La expresión operativa e ideológica máxima de la codicia, de la acumulación como la ley suprema del funcionamiento de la economía, de la vida social, de los valores, se expresa en una calle de Nueva York, es la calle del muro: Wall Street. Todos sabemos que allí funciona la bolsa de valores de los Estados Unidos de América.

Todos sabemos o deberíamos, que es el termómetro mayor e implacable de la marcha no solo de la principal economía del planeta, sino de una u otra forma condiciona a todo el sistema económico mundial, a las grandes empresas de muchos países y a millones de inversores y especuladores y por esa vía y, influye a todas las sociedades. No solo materialmente, en la acumulación y desacumulación de riquezas, sino en las ideas dominantes en el mundo.

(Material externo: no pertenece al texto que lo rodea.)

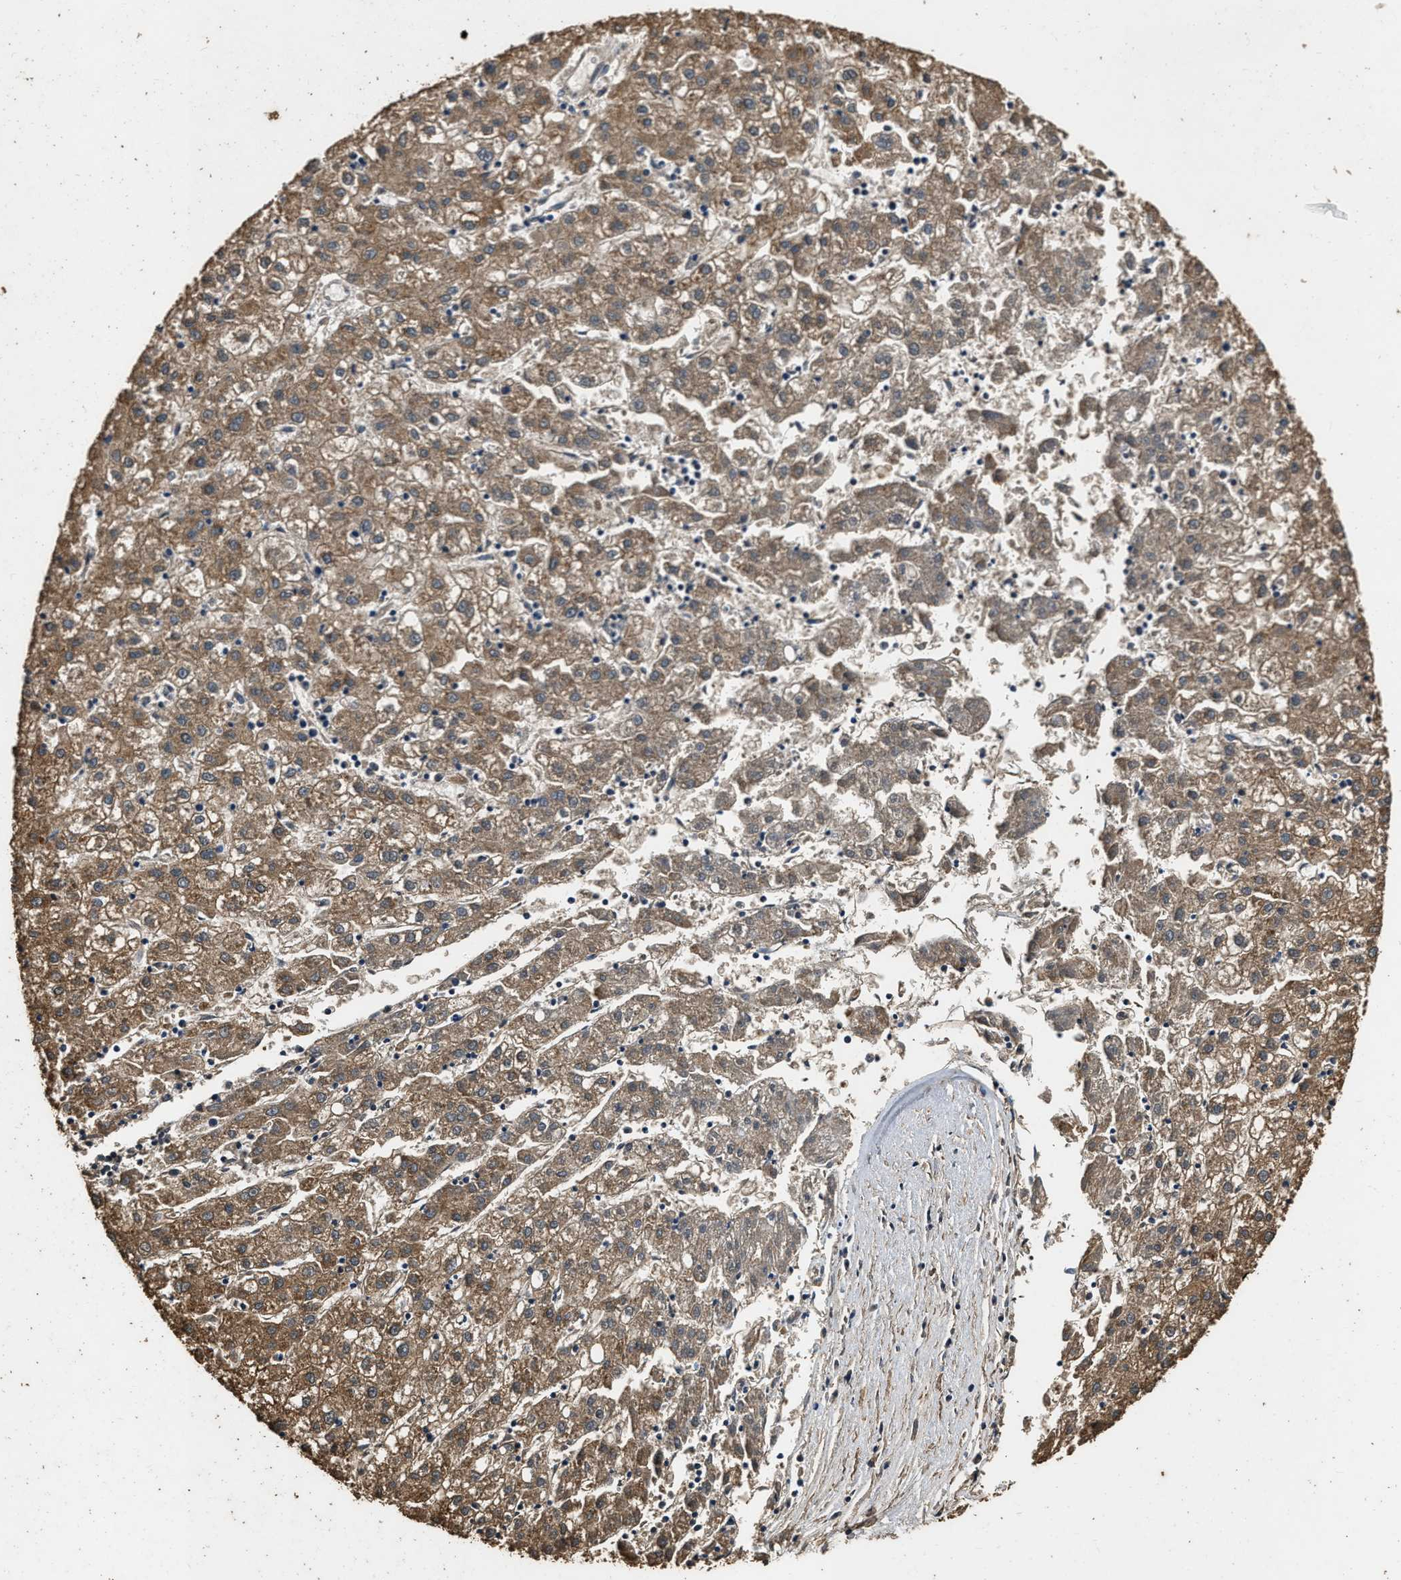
{"staining": {"intensity": "moderate", "quantity": ">75%", "location": "cytoplasmic/membranous"}, "tissue": "liver cancer", "cell_type": "Tumor cells", "image_type": "cancer", "snomed": [{"axis": "morphology", "description": "Carcinoma, Hepatocellular, NOS"}, {"axis": "topography", "description": "Liver"}], "caption": "This is a photomicrograph of IHC staining of liver cancer (hepatocellular carcinoma), which shows moderate staining in the cytoplasmic/membranous of tumor cells.", "gene": "MIB1", "patient": {"sex": "male", "age": 72}}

Wall Street no propaga, no catequiza, no evangeliza, no adoctrina a nadie, simplemente hace sonar su campana cinco días a la semana y pone en venta y compra cifras siderales de riquezas reales y especulativas. Se estima que el monto de los negocios financieros diarios, en el mundo, superan el PBI anual de toda la América Latina. Incluso se afirma que el monto de las operaciones financieras mensuales, en el mundo, es de 1,5 veces el producto total de la economía mundial. Y el PBI Mundial es de 74.152 billones de dólares. (74.152.000.000.000) Uruguay tiene un PBI de 50.000 millones de dólares (50.000.000.000). Las cifras globales son siderales, pero en definitiva conviene recordar que son el resultado del trabajo, del esfuerzo, de la inteligencia de los seres humanos.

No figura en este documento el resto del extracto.